Monday, June 10, 2013

Separação (da série Tudo Conto)


                               Alfredo e Alfredo se conheceram em certo dia de outubro, dia de primavera, "a prima-Vera tinha apenas chegado", eles riram.
                               Passaram a compartilhar tudo, não ficavam um instante separados. Eram carne-e-unha, inseparáveis mesmo. Aonde um ia o outro ia também. Eram o oposto um do outro, mas justamente isso era motivo de alegria, porque a distância podia ser preenchida pelo que um sabia e o outro não.
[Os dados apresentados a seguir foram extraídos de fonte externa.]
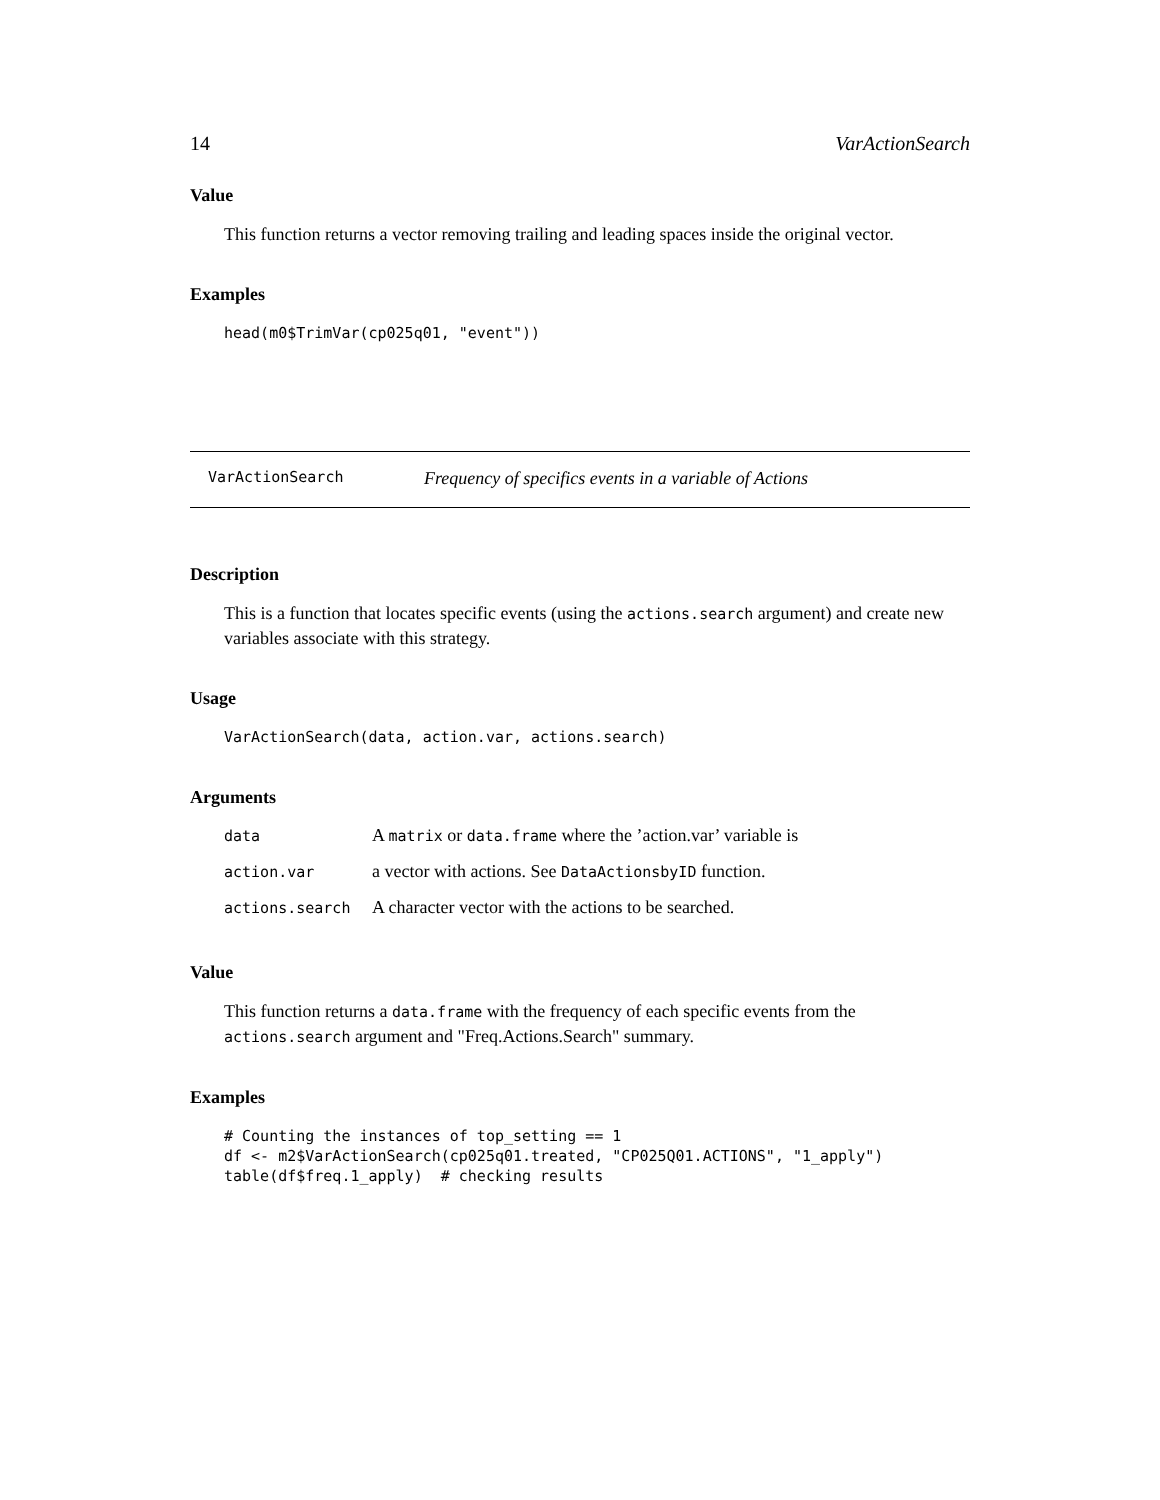14 VarActionSearch
Value
This function returns a vector removing trailing and leading spaces inside the original vector.
Examples
head(m0$TrimVar(cp025q01, "event"))
VarActionSearch Frequency of specifics events in a variable of Actions
Description
This is a function that locates specific events (using the actions.search argument) and create new variables associate with this strategy.
Usage
VarActionSearch(data, action.var, actions.search)
Arguments
| data | A matrix or data.frame where the ’action.var’ variable is |
| action.var | a vector with actions. See DataActionsbyID function. |
| actions.search | A character vector with the actions to be searched. |
Value
This function returns a data.frame with the frequency of each specific events from the actions.search argument and "Freq.Actions.Search" summary.
Examples
# Counting the instances of top_setting == 1
df <- m2$VarActionSearch(cp025q01.treated, "CP025Q01.ACTIONS", "1_apply")
table(df$freq.1_apply)  # checking results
Viveram assim em idílio por uns três anos e meio. A coincidência suprema de serem da mesma cidade e até do mesmo bairro, além de terem a mesma idade, 36, quando souberam um do outro, os fazia felizes. Viviam se elogiando, como fazem os artistas cariocas e brasileiros em geral.
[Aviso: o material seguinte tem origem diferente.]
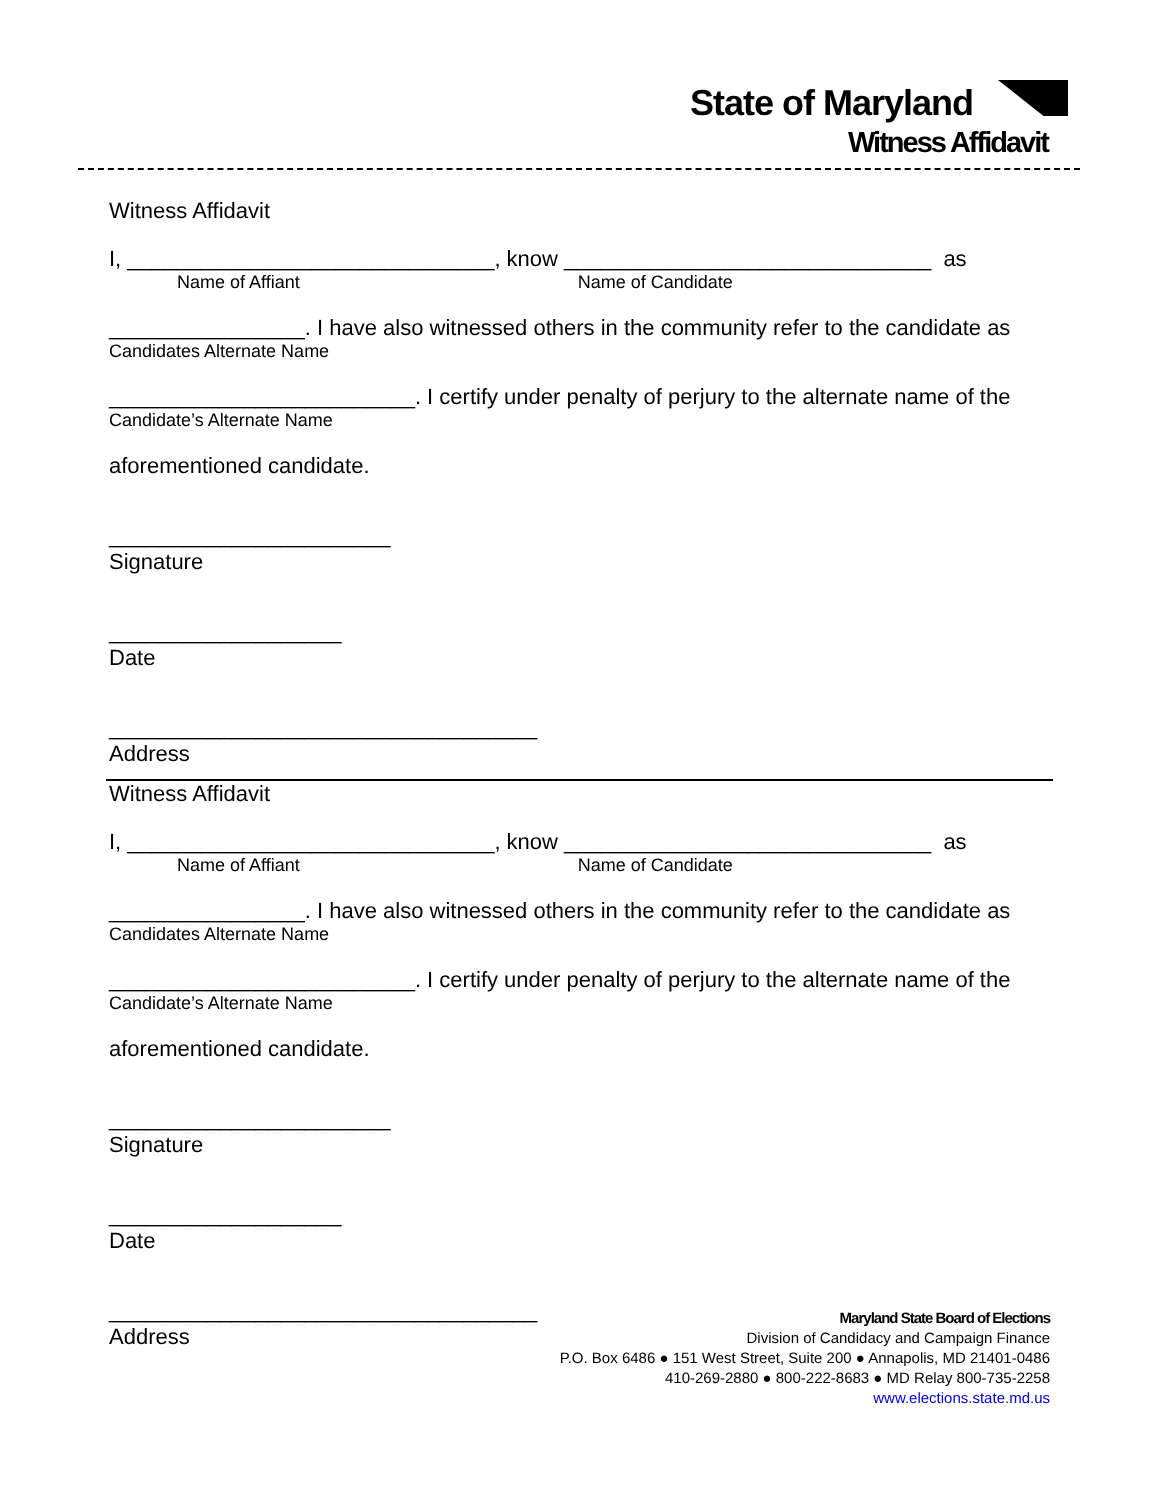State of Maryland
Witness Affidavit
Witness Affidavit
I, ______________________________, know ______________________________ as
Name of Affiant Name of Candidate
________________. I have also witnessed others in the community refer to the candidate as
Candidates Alternate Name
_________________________. I certify under penalty of perjury to the alternate name of the
Candidate’s Alternate Name
aforementioned candidate.
_______________________
Signature
___________________
Date
___________________________________
Address
Witness Affidavit
I, ______________________________, know ______________________________ as
Name of Affiant Name of Candidate
________________. I have also witnessed others in the community refer to the candidate as
Candidates Alternate Name
_________________________. I certify under penalty of perjury to the alternate name of the
Candidate’s Alternate Name
aforementioned candidate.
_______________________
Signature
___________________
Date
___________________________________
Address
Maryland State Board of Elections
Division of Candidacy and Campaign Finance
P.O. Box 6486 ● 151 West Street, Suite 200 ● Annapolis, MD 21401-0486
410-269-2880 ● 800-222-8683 ● MD Relay 800-735-2258
www.elections.state.md.us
                               Porém, certo dia Alfredo achou que Alfredo tinha sido deselegante com uma amiga, uma palavra malposta, um palavrão na hora errada tinha começado a inimizade dos dois. Ademais de desbocado Alfredo não tinha nenhum escrúpulo em transar com qualquer mulher bem na frente dele. Alfredo, não, Alfredo era cuidadoso; esperava Alfredo dormir para sair e se encontrar com as namoradas. Sempre fora assim. Quando Alfredo descobriu ficou puto.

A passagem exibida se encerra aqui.